[Start of section]

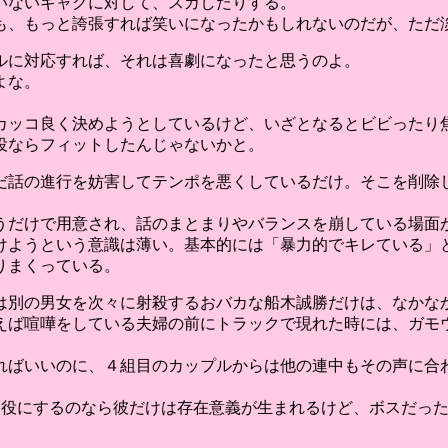
いないギャグに対して、スカしたりする。
も、もっと誇張すれば笑いになったかもしれないのだが、ただ淡
ルに対応すれば、それは喜劇になったと思うのよ。
よな。
。
カッコ良く決めようとしているけど、いざとなるとビビったり焦
役ならフィットしたんじゃないかと。
だ話の進行を妨害してテンポを悪くしているだけ。そこを削除し
うだけで用意され、話のまとまりやバランスを崩している場面
けようという意識は薄い。基本的には「暴力的でキレている」と
りまくっている。
は別の男女を次々に射殺するおバカな船木誠勝だけは、なかな
えば喧嘩をしている夫婦の前にトラックで現れた時には、ガモウ
ればいいのに、４組目のカップルからは他の連中もその声に合
ミ役にするのなら彼だけは存在意義が生まれるけど、ボスだった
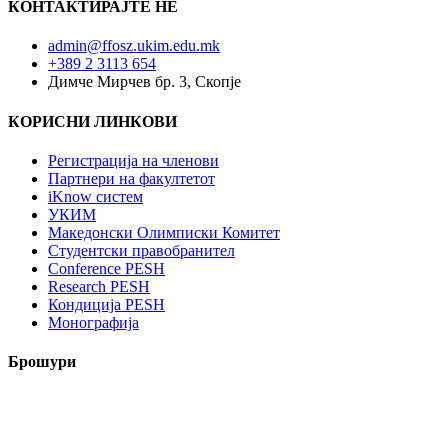
КОНТАКТИРАЈТЕ НÈ
admin@ffosz.ukim.edu.mk
+389 2 3113 654
Димче Мирчев бр. 3, Скопје
КОРИСНИ ЛИНКОВИ
Регистрација на членови
Партнери на факултетот
iKnow систем
УКИМ
Македонски Олимписки Комитет
Студентски правобранител
Conference PESH
Research PESH
Кондиција PESH
Монографија
Брошури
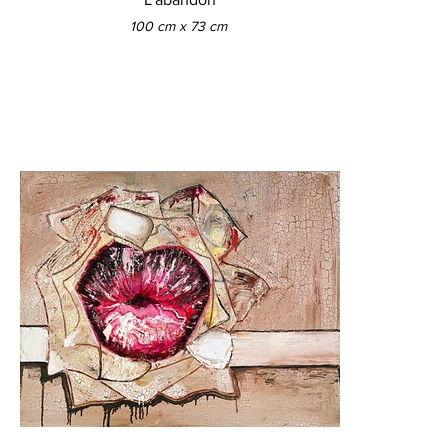
100 cm x 73 cm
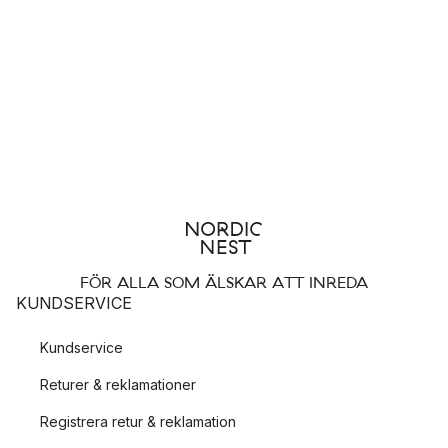
FÖR ALLA SOM ÄLSKAR ATT INREDA
KUNDSERVICE
Kundservice
Returer & reklamationer
Registrera retur & reklamation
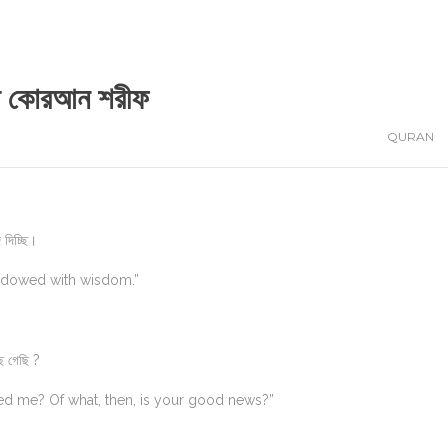
ফেজী কোরআন শরীফ
QURAN
দিচ্ছি।
 endowed with wisdom.”
ছে গেছি ?
zed me? Of what, then, is your good news?”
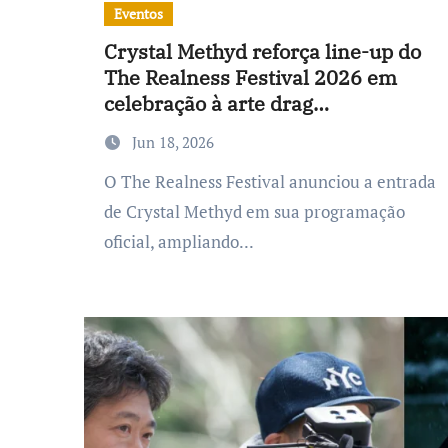
Eventos
Crystal Methyd reforça line-up do
The Realness Festival 2026 em
celebração à arte drag
contemporânea
Jun 18, 2026
O The Realness Festival anunciou a entrada
de Crystal Methyd em sua programação
oficial, ampliando...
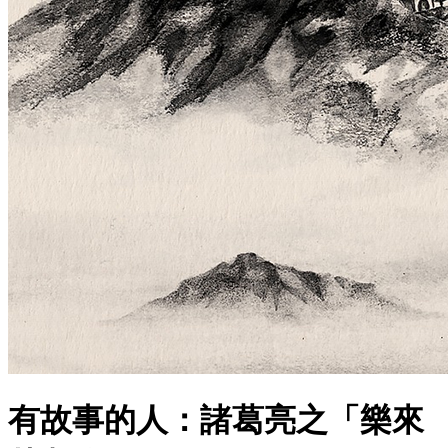
有故事的人：諸葛亮之「樂來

[End of section]

Check every line of the data for the string "Crystal". Give the number of lines that have it, and only that.

**ANSWER FOR THE TASK**
2